Cary, unfortunately, knows more than Joe realized about Joe’s specific masculinity, Love having told Sherry about Joe’s recent impotence. So he’s not going to let up on Joe, making him run into the woods and find prey for his dinner. Joe is upset when Cary catches a squirrel and holds it too tight; when Joe refuses to kill it and asks Cary to release it, Cary kills it, with his bare hands. Recognizing that Joe is perturbed, Cary challenges him to a fight, and while Joe tries to resist, he does punch Cary back before shoving him into some brush…

…and off a short cliff. Joe drags him back to camp, assuming he’s fatally injured him, but Cary wakes up right before Joe gives him the kiss of life and matter-of-factly re-sets his dislocated shoulder. Joe thinks Cary’s about to rat him out for the rough shove, but Cary praises him instead: “Goldberg is a fucking animal….You are one fine specimen of a man, Joe.” Surrounded by the other husbands beaming with pride, Joe breaks down sobbing in relief. They saw the darkness in him and didn’t reject him. Can he, perhaps, add them to his team?

While all this is going on, his other teammate is dealing with Theo. Though she had hoped to keep things friendly, asking him about rumors she’d heard that he’d been struggling in his studies, it’s clear he wants more from her and isn’t ready to let go even before he calls her from the police station: he’s been arrested for driving an electric scooter drunk. Love’s never ridden one, so they go wilding in a park, both on a single scooter, before falling off together. Sprawled on the grass next to Love, Theo admits that he isn’t blowing off his classes because of Natalie’s death: it’s that he can’t stop thinking about Love. Each accuses the other of harboring unrealistic fantasies, but let the record show it is she who kisses him this time, and while the camera cuts away, it sure seems like they had sex! When Love trudges home, Dottie warns her away from Theo. Learning that she missed Henry’s first steps while she was out fooling around seems to snap Love back to herself, and when he texts a “…hi,” she texts back another boundary: “Never again. Find someone your own age.”
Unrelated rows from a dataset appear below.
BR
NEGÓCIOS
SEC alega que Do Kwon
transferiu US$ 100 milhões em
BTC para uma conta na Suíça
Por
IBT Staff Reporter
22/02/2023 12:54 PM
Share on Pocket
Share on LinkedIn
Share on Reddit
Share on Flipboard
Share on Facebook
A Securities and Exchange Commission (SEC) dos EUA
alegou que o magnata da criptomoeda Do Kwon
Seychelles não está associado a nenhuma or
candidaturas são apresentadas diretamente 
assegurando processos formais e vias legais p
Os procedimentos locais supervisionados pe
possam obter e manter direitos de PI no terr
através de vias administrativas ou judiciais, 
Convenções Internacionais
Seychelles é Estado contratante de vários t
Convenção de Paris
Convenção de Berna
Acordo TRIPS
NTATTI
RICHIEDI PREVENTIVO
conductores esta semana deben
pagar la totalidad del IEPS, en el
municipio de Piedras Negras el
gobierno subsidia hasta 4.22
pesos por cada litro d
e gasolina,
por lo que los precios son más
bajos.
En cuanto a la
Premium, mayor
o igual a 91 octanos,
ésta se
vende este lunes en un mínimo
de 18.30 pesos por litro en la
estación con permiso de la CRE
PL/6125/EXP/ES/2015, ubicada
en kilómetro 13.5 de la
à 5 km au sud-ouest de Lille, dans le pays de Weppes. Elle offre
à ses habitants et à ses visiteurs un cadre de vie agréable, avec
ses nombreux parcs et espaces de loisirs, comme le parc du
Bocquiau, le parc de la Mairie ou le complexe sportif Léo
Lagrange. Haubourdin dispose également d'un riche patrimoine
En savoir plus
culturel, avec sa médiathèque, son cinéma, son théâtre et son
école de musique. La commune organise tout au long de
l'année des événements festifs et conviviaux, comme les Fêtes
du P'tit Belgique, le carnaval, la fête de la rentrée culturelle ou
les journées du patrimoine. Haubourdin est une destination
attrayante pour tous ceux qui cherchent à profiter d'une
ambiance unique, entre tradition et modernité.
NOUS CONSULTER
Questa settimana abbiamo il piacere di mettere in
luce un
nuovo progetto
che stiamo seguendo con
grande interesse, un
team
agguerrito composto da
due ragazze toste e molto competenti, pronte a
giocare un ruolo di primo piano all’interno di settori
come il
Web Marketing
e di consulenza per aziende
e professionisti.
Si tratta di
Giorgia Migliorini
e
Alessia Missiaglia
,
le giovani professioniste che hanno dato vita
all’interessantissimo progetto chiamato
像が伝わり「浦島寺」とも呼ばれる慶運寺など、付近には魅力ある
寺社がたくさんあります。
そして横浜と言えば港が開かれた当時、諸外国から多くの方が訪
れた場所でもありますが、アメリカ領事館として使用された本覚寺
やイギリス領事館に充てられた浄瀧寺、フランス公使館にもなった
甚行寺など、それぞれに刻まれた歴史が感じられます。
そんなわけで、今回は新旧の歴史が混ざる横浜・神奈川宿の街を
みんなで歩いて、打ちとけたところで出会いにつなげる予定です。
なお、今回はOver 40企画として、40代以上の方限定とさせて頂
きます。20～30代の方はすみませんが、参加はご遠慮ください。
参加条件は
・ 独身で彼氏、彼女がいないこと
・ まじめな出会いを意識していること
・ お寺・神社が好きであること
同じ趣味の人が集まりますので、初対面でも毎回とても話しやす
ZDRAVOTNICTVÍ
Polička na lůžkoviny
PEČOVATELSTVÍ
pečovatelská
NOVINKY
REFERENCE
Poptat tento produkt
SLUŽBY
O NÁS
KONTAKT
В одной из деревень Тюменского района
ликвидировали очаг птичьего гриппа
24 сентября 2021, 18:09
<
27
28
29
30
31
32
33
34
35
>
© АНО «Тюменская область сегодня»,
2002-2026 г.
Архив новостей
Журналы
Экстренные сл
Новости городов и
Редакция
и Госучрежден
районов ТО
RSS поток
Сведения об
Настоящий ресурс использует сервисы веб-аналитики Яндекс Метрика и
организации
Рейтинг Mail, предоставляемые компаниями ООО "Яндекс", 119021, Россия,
When the couple reunites, Joe is practically a different person, his internal monologue still moved by the acceptance with which he was met in the woods. It’s something he’s longed for his whole life, but he darkly comments that it always comes with a price…

…sending us back into a memory of little Joe at the group home. The kind nurse saw Joe almost push his bully down the stairs, and tells him if he had she wouldn’t have snitched. Joe sadly says he chickened out, but the nurse says it’s because he’s not like them. She knows what it’s like to get picked on, and suggests that the two of them look out for each other.

Oh no, is the price little Joe had to pay for this attention whatever she’s grooming him for?

Anyway, in the present, Joe is feeling no pain, and bangs the hell out of Love before she gets a notification that the alarm is off at the bakery. Joe offers to go check. While he’s gone, Love hears loud moaning from outside and sees Theo in Matthew’s backyard, getting head from a long-haired person kneeling in front of him. Did he follow Love’s advice and find someone his own age, or is that, possibly, Sherry?! It would explain why she knows so much gossip about his academic career, and why Theo is so contemptuous of her.

At the bakery, all is well, because Joe rigged the alarm sensor himself to get some time to himself. He recognizes that Love needed an outlet with Theo, and so does he. He’s stalking Marienne, but just a little: no keepsakes (like the bracelet he almost stole from her desk earlier); no social media. Just watching. “You won’t find out,” he purrs, to the You to whom he is legally bound. “You can’t. I’ll be careful, so, so careful. Things will be different this time.” If by “different” you mean “the same”?